Утро было жаркое. Главная улица, белая, голая, была ещё пуста. Чтобы как-нибудь приблизить тот срок, когда можно было, не слишком нарушая приличия, явиться в редакцию, я пошёл сперва вниз по этой улице, перешёл какой-то мост, вышел на другую, большую, торговую, со всякими старыми складами и амбарами, скобяными, железными, москательными и колониальными лавками и вообще всем тем грузным обилием благосостояния, от которого ломились тогда русские города. В лад с этим обилием и густым утренним солнцем густо и важно-благостно звонили к обедне в тяжкой и высокой церкви возле Орлика. Под этот гудящий звон, — он гудел даже во мне во всём, — я перешёл ещё один мост, поднялся на гору к присутственным местам, к домам николаевских и александровских времён, перед которыми вдоль длинной светлой площади вправо и влево тянулся бульвар, широкая аллея ещё по-утреннему свежих, прозрачно-тенистых лип. Я знал улицу, где была редакция «Голоса», спросил, далеко ли она, у встречного:
— Вон там, в двух шагах, — сказал он мне, и я вдруг почувствовал сердцебиение: сейчас буду в редакции!
Простота этой редакции была, однако, истинно провинциальная. За площадью шли сплошные сады, тихие тенистые улицы, совсем утонувшие в них и заросшие густой травой. В такой же улице, в большом саду, стоял и тот длинный серый дом, где помещалась редакция. Я подошёл, увидал полуоткрытую прямо на улицу дверь, дёрнул за ручку звонка… Он задребезжал где-то вдали, но не произвёл никакого действия: дом казался необитаемым, как, впрочем, и всё вокруг: тишина, сады, милое светлое утро губернского степного города… Я опять позвонил, подождал ещё и наконец решил войти. Длинные сени вели куда-то вглубь. Я пошёл туда и увидал большой, низкий и необыкновенно грязный зал, весь загромождённый какими-то машинами, затоптанный и усеянный рваными сальными бумагами. Машины были все в движении, мерно рокотали, взад и вперёд катая какие-то тёмно-свинцовые доски под чёрными валами и валиками, мерно поднимая и опуская какие-то решётки, лист за листом откладывая большие бумажные листы, с исподу ещё белые, а сверху уже покрытые как бы зернью чёрной блестящей икры, и от всех этих машин, рокот и шум которых сливался порой с перекрикивающимися голосами печатников и наборщиков, веяло пахучим ветром, крепкой и приятной вонью свежей краски, бумаги, свинца, керосина и масл — всем тем, что тотчас же стало для меня (и уже навсегда) таким особенным.
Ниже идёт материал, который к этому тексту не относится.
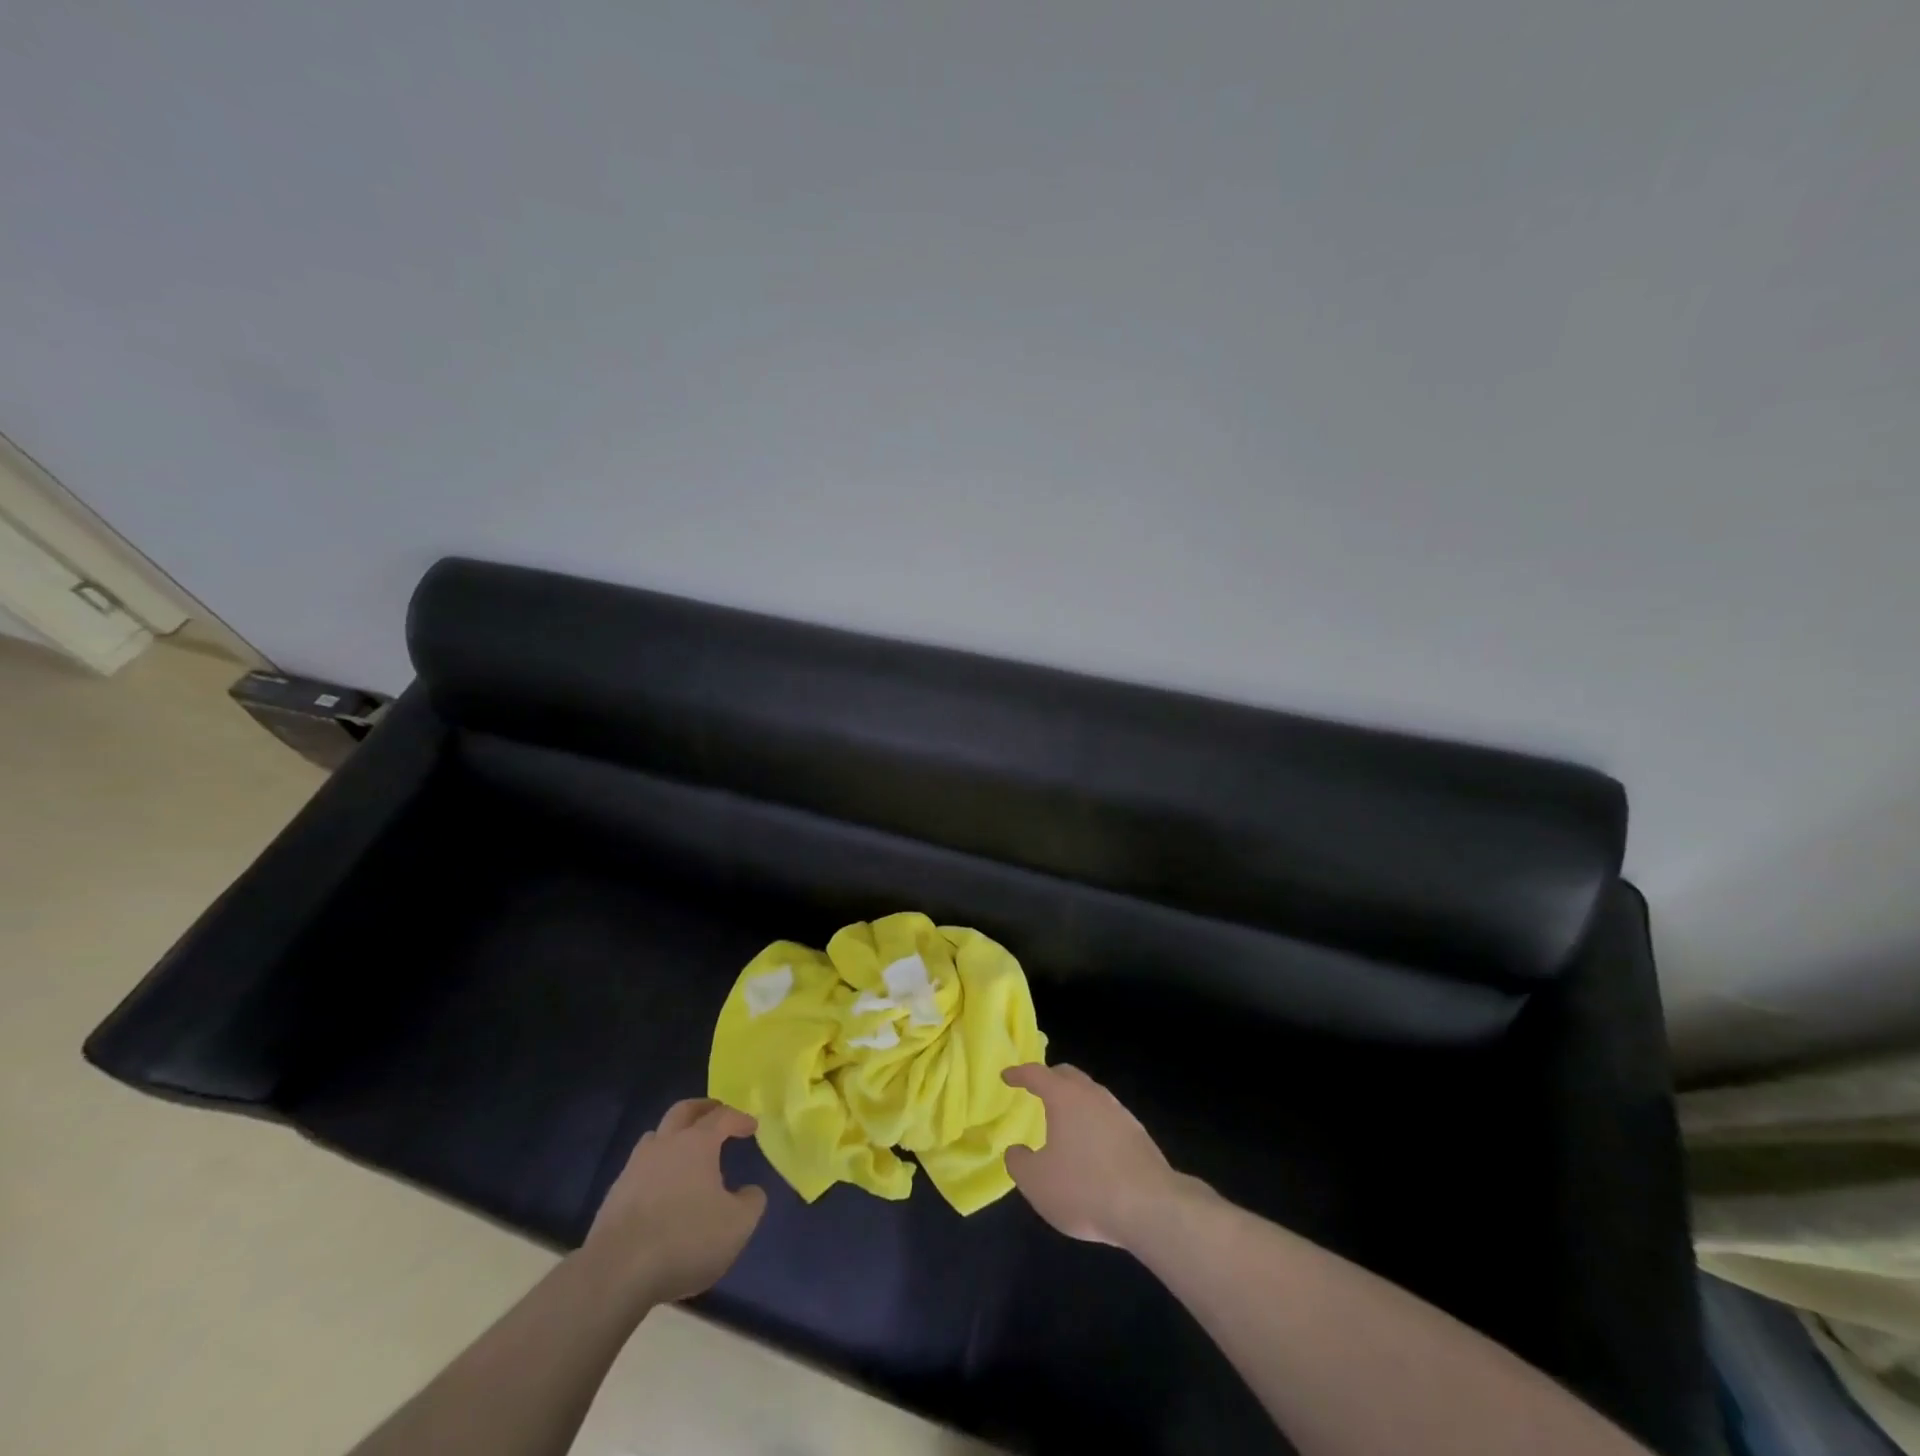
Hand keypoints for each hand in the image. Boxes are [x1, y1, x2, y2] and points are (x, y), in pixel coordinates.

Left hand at [583, 1098, 766, 1304]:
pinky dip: (654, 1169)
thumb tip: (749, 1191)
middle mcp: (665, 1144)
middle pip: (683, 1111)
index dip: (739, 1118)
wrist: (617, 1272)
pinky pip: (639, 1169)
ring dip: (673, 1137)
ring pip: (656, 1137)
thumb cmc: (686, 1239)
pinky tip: (660, 1191)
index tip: (751, 1127)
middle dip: (702, 1109)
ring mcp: (634, 1168)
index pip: (722, 1117)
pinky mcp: (614, 1195)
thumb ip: (751, 1201)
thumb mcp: (737, 1225)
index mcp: (697, 1143)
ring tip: (685, 1151)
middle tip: (716, 1113)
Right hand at [1002, 1063, 1182, 1247]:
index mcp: (1064, 1097)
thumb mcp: (1036, 1182)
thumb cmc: (1084, 1188)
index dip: (1019, 1074)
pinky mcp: (1138, 1135)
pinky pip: (1107, 1117)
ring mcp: (1119, 1112)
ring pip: (1091, 1095)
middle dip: (1049, 1079)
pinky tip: (1090, 1147)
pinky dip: (1093, 1123)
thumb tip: (1017, 1151)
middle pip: (1068, 1076)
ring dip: (1074, 1102)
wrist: (1150, 1207)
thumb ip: (1019, 1162)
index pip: (1036, 1074)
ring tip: (1063, 1121)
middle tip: (1035, 1090)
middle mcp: (1093, 1095)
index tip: (1007, 1076)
— Редакция? — сердито крикнул кто-то мне из этого ветра, шума и рокота. — Тут типография! Эй, проводи в редакцию!
И под ноги мне кинулся откуда-то грязный, с круглой, густо заросшей свинцовым ежом головой мальчишка:
— Сюда пожалуйте!
И я, волнуясь, поспешил за ним назад в сени и через минуту уже сидел в большой приёмной редактора, который оказался очень хорошенькой и маленькой молодой женщиной, а потом в столовой, совсем по-домашнему, за кофеем. Меня то и дело угощали и все расспрашивали, сказали несколько лестных слов о моих стихах, напечатанных в столичных ежемесячниках, звали сотрудничать в «Голосе»… Я краснел, благодарил и неловко улыбался, сдерживая почти восторженное удовольствие от такого неожиданно-чудесного знакомства, несколько дрожащими руками брал какие-то печенья, быстро и сладко таявшие во рту… Кончилось всё это тем, что хозяйка вдруг приостановилась, услышав за дверью оживлённые голоса, засмеялась и сказала:
— А вот и мои заспавшиеся красавицы! Я сейчас познакомлю вас с двумя очаровательными созданиями, моей кузиной Ликой и её подругой Сашенькой Оболенской…
И тотчас же вслед за тем в столовую вошли две девушки в цветисто-расшитых русских нарядах с разноцветными бусами и лентами, с широкими рукавами, до локтя открывавшими их молодые круглые руки…
XVIII
Удивительна была быстрота и безвольность, лунатичность, с которой я отдался всему тому, что так случайно свалилось на меня, началось с такой счастливой беззаботностью, лёгкостью, а потом принесло столько мук, горестей, отняло столько душевных и телесных сил!